Wales is “uniquely at risk” if there is a surge of very sick people with coronavirus, a senior intensive care consultant has warned.

Dr Jack Parry-Jones is concerned at the supply of beds and staffing, because critical care units normally work at more than 90% capacity.

He is worried about the impact if demand here became as high as in Italy.

The Welsh Government said “surge plans were in place to increase the availability of critical care”.

Dr Parry-Jones, an intensive consultant in Newport and Cardiff, has said health boards could convert operating theatres into temporary intensive care units

“It’s a lull before the storm – and we can see the dark clouds gathering,” said Dr Parry-Jones, who is a Welsh board member for the Faculty of Intensive Care Medicine.
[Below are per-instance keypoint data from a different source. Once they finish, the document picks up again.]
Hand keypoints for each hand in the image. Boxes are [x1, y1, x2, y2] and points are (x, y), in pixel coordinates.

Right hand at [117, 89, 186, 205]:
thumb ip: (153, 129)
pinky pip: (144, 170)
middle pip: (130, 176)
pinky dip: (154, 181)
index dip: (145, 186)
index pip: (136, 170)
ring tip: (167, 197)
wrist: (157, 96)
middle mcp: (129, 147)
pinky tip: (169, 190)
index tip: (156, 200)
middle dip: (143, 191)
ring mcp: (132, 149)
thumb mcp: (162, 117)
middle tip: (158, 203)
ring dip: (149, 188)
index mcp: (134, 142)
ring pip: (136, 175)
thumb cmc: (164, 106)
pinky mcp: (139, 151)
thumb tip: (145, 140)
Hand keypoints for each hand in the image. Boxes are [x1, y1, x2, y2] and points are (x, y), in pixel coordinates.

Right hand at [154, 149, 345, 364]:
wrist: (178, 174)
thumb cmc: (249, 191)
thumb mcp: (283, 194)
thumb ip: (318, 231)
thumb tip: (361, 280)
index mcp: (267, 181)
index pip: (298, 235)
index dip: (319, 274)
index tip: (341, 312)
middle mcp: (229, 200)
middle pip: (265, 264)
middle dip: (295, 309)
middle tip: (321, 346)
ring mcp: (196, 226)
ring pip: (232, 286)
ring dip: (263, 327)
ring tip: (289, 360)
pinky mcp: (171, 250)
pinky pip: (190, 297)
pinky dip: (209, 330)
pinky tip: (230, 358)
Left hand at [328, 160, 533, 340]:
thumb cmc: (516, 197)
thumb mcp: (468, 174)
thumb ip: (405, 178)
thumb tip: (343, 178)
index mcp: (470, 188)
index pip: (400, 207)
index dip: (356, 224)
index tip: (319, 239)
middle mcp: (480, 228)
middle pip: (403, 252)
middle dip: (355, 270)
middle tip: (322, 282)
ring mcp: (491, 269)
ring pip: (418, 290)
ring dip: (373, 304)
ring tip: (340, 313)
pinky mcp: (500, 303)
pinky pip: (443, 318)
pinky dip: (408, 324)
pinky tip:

“We know in Wales we have fewer critical beds than the rest of the UK, and the UK has fewer than many countries in Europe. So that puts us more uniquely at risk of any surge in demand when we don’t have enough supply.

“A lot of work has been put in, on how health boards would increase their supply, but for us we’re still concerned about the supply of beds at this stage.”

He said in normal working conditions, most critical care units run at more than 90% capacity so any increase in demand puts extra pressure on.

In the past, such as in 2009-10 with swine flu, units were operating at well over 100% capacity which meant patients received critical care outside critical care units.